SOAL A – Sebutkan semua kata dalam teks bacaan tentang gagasan Thomas Djamaluddin yang diapit tanda kutip, baik tanda kutip tunggal maupun ganda.
SOAL B – Salin persis bentangan dari baris-baris yang disediakan, mulai dari baris yang memuat "प्रस्थितौ त्वं व्रजस्वेति" sampai dengan baris yang memuat "आरण्यकाण्डव्याख्याने त्रिसप्ततितमः सर्गः". Kedua baris ujung itu ikut disalin.

TEKS BACAAN –
Minggu, 04 Desember 2011

MENCERMATI GAGASAN PROF.DR.THOMAS DJAMALUDDIN TENTANG HISAB RUKYAT & PERSATUAN HARI RAYA




oleh : Arwin Juli Rakhmadi Butar Butar -- Cairo

Prof. Dr. Thomas Djamaluddin (TD) adalah Profesor Riset Astronomi-Astrofisika LAPAN dan Anggota Badan Hisab dan Rukyat Kementerian Agama RI. Ia begitu dikenal di tanah air, bahkan di dunia maya (Facebook), karena gagasannya yang "demikian" mengenai hisab rukyat dan persatuan hari raya. Selain banyak dipuji ia juga kerap di kritik. Menyimak artikel-artikelnya di blog dan ulasan-tanggapannya di media Facebook khusus berkaitan hisab rukyat dan persatuan hari raya yang mengerucut pada kritik tajam terhadap hisab Muhammadiyah, tampak kesan bahwa beliau sangat 'berambisi', untuk tidak mengatakan 'memaksakan', wujudnya kesatauan hari raya di negeri ini. Bagaimanapun niat dan usaha yang dilakukan kearah itu patut di apresiasi.

BARIS YANG DISEDIAKAN –
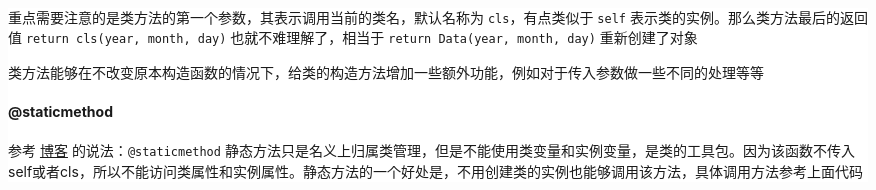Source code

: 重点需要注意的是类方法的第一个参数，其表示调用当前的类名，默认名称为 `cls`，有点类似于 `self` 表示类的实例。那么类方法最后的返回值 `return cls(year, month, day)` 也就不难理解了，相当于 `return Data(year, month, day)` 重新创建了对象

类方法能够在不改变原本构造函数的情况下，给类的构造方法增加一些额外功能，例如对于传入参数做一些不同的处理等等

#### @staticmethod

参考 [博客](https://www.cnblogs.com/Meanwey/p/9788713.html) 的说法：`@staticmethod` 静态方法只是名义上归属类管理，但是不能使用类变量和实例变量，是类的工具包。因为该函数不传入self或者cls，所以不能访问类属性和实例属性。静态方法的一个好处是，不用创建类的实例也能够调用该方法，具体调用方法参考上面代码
--
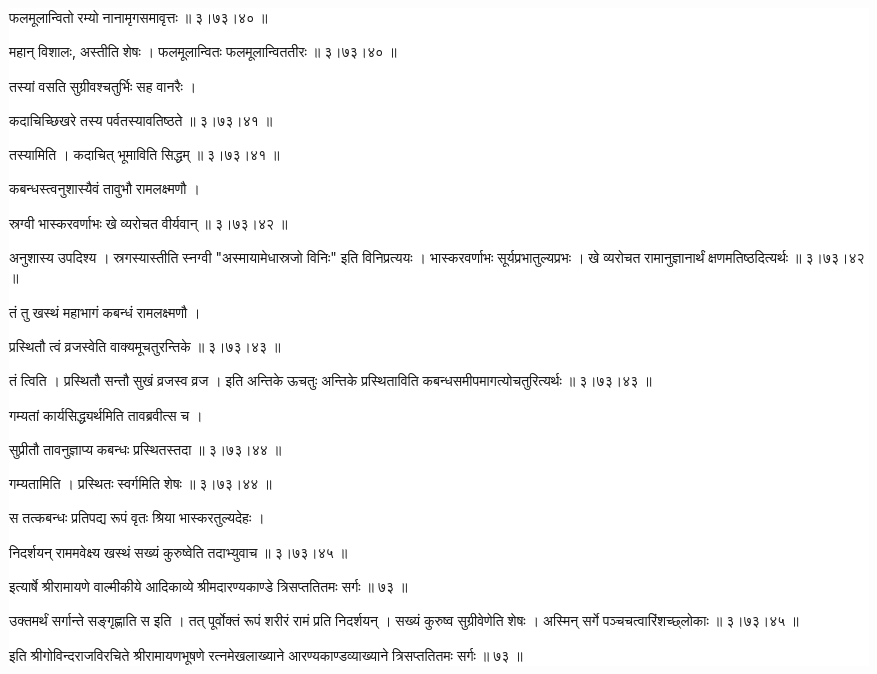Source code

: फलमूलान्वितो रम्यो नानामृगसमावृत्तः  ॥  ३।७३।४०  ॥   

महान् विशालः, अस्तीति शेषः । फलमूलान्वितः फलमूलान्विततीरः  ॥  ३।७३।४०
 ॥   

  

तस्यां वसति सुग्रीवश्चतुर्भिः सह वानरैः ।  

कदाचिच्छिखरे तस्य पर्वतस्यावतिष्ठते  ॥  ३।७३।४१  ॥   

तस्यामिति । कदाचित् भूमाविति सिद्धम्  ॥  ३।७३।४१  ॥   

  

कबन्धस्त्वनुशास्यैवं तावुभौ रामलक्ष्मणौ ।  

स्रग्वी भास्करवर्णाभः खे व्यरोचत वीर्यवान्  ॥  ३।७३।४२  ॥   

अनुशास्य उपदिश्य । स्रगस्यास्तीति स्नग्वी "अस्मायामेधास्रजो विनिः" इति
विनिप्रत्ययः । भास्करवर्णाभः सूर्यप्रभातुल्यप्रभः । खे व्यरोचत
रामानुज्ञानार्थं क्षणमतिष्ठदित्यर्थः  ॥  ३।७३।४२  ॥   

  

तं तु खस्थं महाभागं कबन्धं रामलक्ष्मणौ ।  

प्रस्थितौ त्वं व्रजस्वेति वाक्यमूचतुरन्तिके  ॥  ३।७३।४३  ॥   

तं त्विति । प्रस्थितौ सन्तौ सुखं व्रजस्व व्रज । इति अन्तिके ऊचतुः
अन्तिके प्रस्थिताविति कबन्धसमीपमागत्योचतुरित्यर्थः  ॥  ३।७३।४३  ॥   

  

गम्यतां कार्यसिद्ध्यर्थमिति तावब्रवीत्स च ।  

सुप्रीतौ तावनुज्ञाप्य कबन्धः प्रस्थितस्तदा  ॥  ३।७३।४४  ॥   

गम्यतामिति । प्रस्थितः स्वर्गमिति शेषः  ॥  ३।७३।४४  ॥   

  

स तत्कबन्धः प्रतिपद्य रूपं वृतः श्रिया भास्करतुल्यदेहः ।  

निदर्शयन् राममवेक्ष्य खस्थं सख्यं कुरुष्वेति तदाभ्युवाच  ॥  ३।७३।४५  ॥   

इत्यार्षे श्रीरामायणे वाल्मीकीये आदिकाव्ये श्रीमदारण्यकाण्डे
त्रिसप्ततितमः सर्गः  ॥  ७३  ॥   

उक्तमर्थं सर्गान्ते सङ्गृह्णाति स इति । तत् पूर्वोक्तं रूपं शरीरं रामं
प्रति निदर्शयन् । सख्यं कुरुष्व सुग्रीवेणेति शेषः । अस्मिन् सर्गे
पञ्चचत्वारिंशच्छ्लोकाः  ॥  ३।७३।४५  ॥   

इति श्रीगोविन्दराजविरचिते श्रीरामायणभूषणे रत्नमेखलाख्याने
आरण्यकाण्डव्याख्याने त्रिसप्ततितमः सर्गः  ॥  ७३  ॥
---
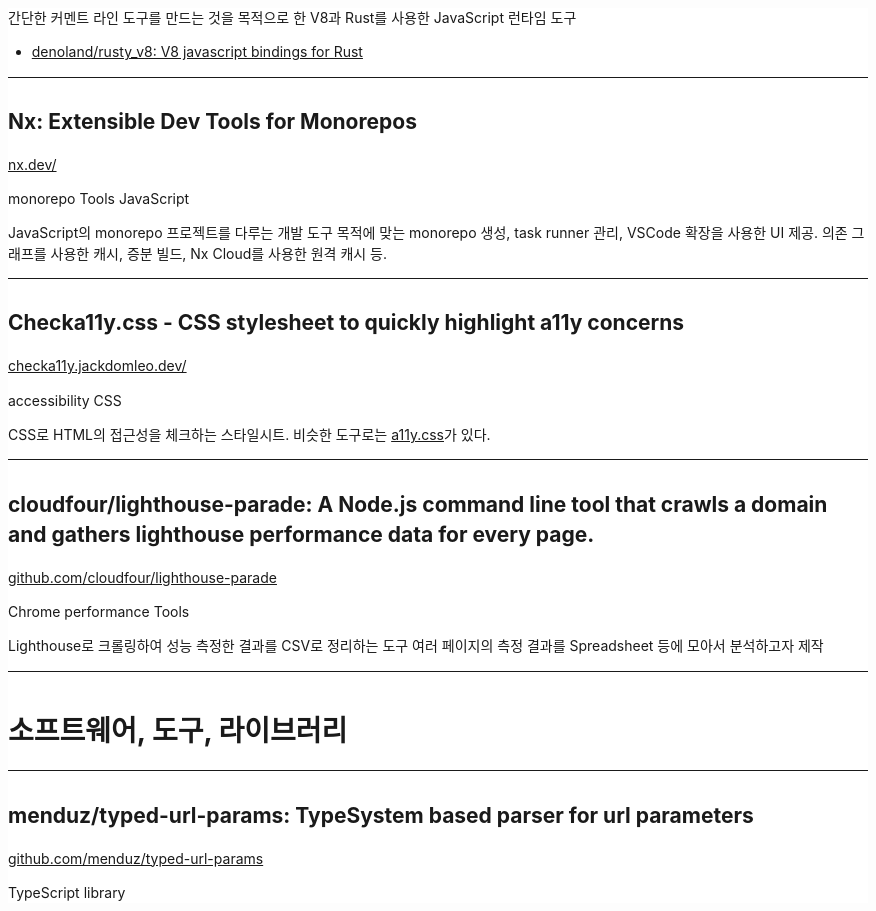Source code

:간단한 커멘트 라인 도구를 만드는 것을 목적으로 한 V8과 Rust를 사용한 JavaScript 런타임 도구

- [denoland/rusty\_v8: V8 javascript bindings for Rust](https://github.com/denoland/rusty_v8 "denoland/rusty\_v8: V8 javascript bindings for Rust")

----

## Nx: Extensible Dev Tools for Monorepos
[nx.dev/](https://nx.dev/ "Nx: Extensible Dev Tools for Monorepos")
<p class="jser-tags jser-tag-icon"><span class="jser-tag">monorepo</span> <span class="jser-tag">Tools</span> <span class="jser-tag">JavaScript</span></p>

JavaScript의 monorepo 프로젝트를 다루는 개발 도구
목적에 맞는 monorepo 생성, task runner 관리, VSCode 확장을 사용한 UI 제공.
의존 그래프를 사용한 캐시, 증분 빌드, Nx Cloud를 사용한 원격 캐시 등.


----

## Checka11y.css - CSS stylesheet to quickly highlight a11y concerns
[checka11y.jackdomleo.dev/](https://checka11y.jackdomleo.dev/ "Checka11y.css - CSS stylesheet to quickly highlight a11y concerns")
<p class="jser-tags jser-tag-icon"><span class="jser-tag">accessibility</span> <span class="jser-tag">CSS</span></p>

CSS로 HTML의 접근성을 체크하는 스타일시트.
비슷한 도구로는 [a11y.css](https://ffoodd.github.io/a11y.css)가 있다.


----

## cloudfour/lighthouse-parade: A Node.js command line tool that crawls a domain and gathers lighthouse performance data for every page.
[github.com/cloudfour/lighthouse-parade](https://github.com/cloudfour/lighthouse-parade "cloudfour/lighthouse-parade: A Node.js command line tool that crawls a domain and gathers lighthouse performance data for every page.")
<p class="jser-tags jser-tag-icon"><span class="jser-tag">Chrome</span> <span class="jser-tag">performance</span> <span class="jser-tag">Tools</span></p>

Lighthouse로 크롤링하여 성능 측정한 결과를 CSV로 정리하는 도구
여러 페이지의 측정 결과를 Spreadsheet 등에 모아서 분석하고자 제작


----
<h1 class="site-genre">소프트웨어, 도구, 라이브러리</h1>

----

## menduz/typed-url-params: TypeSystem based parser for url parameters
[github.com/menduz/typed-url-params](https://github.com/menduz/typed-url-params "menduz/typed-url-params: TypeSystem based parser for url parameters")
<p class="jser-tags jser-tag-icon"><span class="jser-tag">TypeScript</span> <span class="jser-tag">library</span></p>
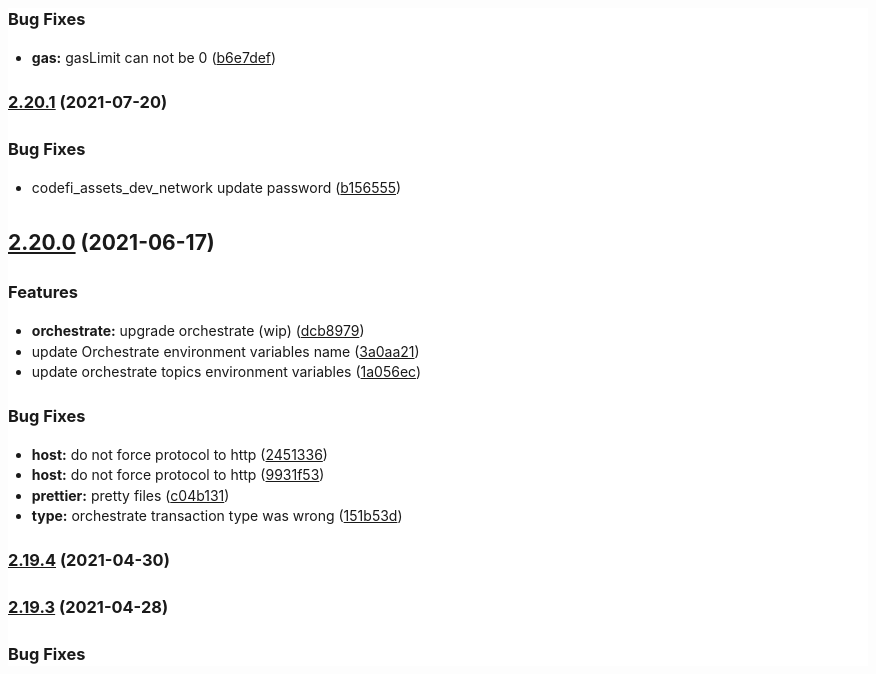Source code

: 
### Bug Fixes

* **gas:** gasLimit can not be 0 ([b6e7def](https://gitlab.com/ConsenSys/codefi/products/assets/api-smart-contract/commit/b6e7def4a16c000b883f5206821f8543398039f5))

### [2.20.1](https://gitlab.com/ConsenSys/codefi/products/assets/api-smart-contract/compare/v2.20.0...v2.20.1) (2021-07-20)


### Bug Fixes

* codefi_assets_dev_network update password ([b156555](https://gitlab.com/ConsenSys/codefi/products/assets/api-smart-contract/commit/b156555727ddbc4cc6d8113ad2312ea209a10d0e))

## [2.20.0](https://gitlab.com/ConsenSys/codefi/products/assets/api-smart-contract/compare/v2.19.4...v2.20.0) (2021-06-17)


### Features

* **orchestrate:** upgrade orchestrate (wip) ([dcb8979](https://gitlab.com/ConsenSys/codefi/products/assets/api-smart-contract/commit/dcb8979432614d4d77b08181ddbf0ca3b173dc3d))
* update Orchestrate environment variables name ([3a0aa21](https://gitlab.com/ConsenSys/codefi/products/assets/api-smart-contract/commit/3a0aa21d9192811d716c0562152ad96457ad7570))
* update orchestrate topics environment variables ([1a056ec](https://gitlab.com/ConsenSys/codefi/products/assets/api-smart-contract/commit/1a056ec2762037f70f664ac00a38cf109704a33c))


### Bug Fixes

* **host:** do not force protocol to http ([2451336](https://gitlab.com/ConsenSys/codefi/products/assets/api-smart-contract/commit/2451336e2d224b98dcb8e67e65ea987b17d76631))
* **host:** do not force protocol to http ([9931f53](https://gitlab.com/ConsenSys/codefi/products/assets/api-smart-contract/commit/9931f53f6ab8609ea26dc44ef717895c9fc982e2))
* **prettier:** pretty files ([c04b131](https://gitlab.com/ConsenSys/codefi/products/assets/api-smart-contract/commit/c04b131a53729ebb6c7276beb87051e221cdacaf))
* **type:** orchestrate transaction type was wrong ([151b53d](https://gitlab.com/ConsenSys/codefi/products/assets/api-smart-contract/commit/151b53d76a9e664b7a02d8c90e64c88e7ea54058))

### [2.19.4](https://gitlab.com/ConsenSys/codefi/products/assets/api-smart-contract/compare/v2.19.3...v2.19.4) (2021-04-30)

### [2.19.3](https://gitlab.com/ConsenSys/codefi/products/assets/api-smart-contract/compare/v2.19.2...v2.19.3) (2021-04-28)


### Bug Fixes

HASIL LATIHAN A – demikian, berambisi, memaksakan

HASIL LATIHAN B –
प्रस्थितौ त्वं व्रजस्वेति वाक्यमूचतुरन्तिके  ॥  ३।७३।४३  ॥   

तं त्विति । प्रस्थितौ सन्तौ सुखं व्रजस्व व्रज । इति अन्तिके ऊचतुः
अन्तिके प्रस्थिताविति कबन्धसमीपमागत्योचतुरित्यर्थः  ॥  ३।७३।४३  ॥   

  

गम्यतां कार्यसिद्ध्यर्थमिति तावब्रवीत्स च ।  

सुप्रीतौ तावनुज्ञाप्य कबन्धः प्रस्थितस्तदा  ॥  ३।७३।४४  ॥   

गम्यतामिति । प्रस्थितः स्वर्गमिति शेषः  ॥  ३।७३।४४  ॥   

  

स तत्कबन्धः प्रतिपद्य रूपं वृतः श्रिया भास्करतुल्यदेहः ।  

निदर्शयन् राममवेक्ष्य खस्थं सख्यं कुरुष्वेति तदाभ्युवाच  ॥  ३।७३।४५  ॥   

इत्यार्षे श्रीरामायणे वाल्मीकीये आदिकाव्ये श्रीमदारण्यकाण्डे
त्रिसप्ततितमः सर्गः  ॥  ७३  ॥   

उक्तमर्थं सर्गान्ते सङ्गृह्णाति स इति । तत् पूर्वोक्तं रूपं शरीरं रामं
प्रति निदर्शयन् । सख्यं कुरुष्व सुग्रीवेणेति शेषः । अस्मिन् सर्गे
पञ्चचत्वारिंशच्छ्लोकाः  ॥  ३।७३।४५  ॥   

इति श्रीगोविन्दराजविरचिते श्रीरामायणभूषणे रत्नमेखलाख्याने
आरण्यकाण्डव्याख्याने त्रिसप्ततितमः सर्गः  ॥  ७३  ॥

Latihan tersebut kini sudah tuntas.